Tasks to carry out -
A: In the JSON-LD article, what technology is named as a way to annotate an HTML page?
B: Pick up the JSON-LD article after its last sentence and keep writing it.

Text section -
+ + + + + + +

Translations: fr

To inaugurate this blog, I will present a new W3C recommendation that I found very interesting: JSON for Linking Data ( JSON-LD)1. This presentation will also serve as an introduction to Linked Data (also known as the Web of Data) that will be, for sure, a recurrent subject of this blog.

Problem

How data from different sources can easily be exploited? For 25 years now, the Web allows human readers, through links, to navigate from site to site and to visualize multiple documents (e.g. images) within the same HTML page. Information extraction from plain HTML pages is usually not a difficult task for us humans; however, for computers, it is.

Information extraction from text can be done using Natural Language Processing techniques which are quite complex, not always precise but nevertheless very useful when there is no alternative. A better solution, when the publisher agrees, is either to provide additional representations (JSON, Turtle RDF, etc.) or to annotate the HTML page (using for instance RDFa). This approach is appealing because HTML pages are often generated from structured data. As Tim Berners Lee says, what we want is access to this “raw” data. In this article, we focus on this approach and present how data from multiple sources can be merged.

JSON

JSON is, as of today, the most popular format among Web developers. It is concise and simple. Here are three JSON files taken from three different sites:

#project_v1
{"title": "Super project",
 "home": "http://super-project.example.com/",
 "developers": [
     {"name": "John Doe"},
     {"name": "Roger Smith"}
 ]
}
#comment_v1
{"id": "http://blog.example.net/dupont/comment/5",
 "author": {"fullname": "Francis Dupont"},
 "about": {
     "type": "Project",
     "homepage": "http://super-project.example.com/"
 },
 "comment_en": "Super-project is a masterpiece.",
 "comment_fr": "Super-project est un chef-d'œuvre.",
 "type": "Comment"
}
#person_v1
{"full_name": "John Doe",
 "photo": "http://doe.example.org/john.jpg",
 "blog": "http://blog.example.org/",
 "projects": [
    {"homepage": "http://super-project.example.com/"},
    {"homepage": "http://example.org/doe/otherproject"}
 ]
} 

Because JSON is easy to read, you may have already understood that these files describe a project, a comment about it and one of its developers.

+ + + + + + +

Data under study -

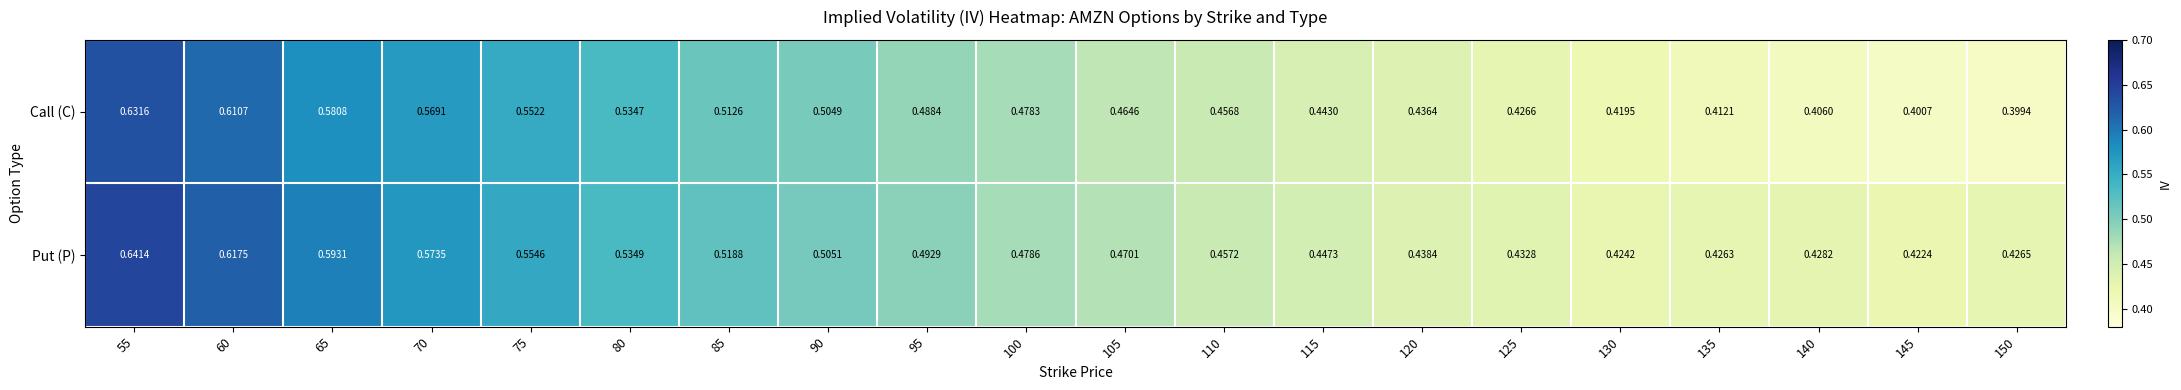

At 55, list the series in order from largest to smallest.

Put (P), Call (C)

+ + + + + + +

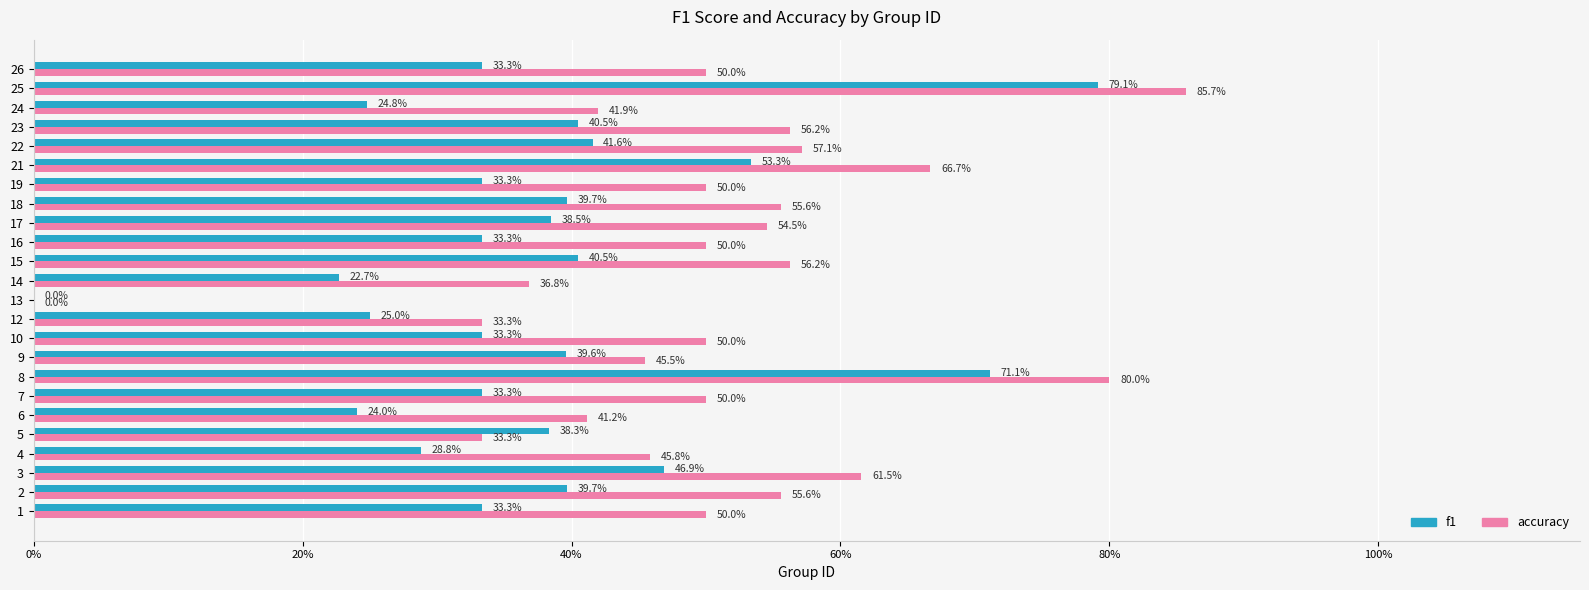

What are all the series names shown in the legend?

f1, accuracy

+ + + + + + +

Activity answers -
A: RDFa

B:
Our objective is to automatically merge their data before making the following query: “What are the blogs of the developers of the project this comment is talking about?”. Ok, you can certainly already answer this query with good confidence. But our point here is to delegate this task to a generic program, so some precisions are needed.

Identifiers

These data come from different sites, so we cannot be certain that two identical names refer to the same person. It is a well-understood problem that administrations and large websites with millions of user accounts are familiar with. It can be solved by giving global identifiers to these persons. We will use global identification solution offered by the Web: the Universal Resource Identifier (URI).

Here is a new version of the JSON files that gives URIs to these persons:

#project_v2
{"title": "Super project",
 "home": "http://super-project.example.com/",
 "developers": [
        {"name": "John Doe",
         "href": "http://doe.example.org/john/profile#me"
        },
        {"name": "Roger Smith",
         "href": "http://smith.example.org/roger/profile#me"
        }
 ]
}
#comment_v2
{"id": "http://blog.example.net/dupont/comment/5",
 "author": {
     "fullname": "Francis Dupont",
     "id": "http://dupont.example.net/#francis"
 },
 "about": {
     "type": "Project",
     "homepage": "http://super-project.example.com/"
 },
 "comment_en": "Super-project is a masterpiece.",
 "comment_fr": "Super-project est un chef-d'œuvre.",
 "type": "Comment"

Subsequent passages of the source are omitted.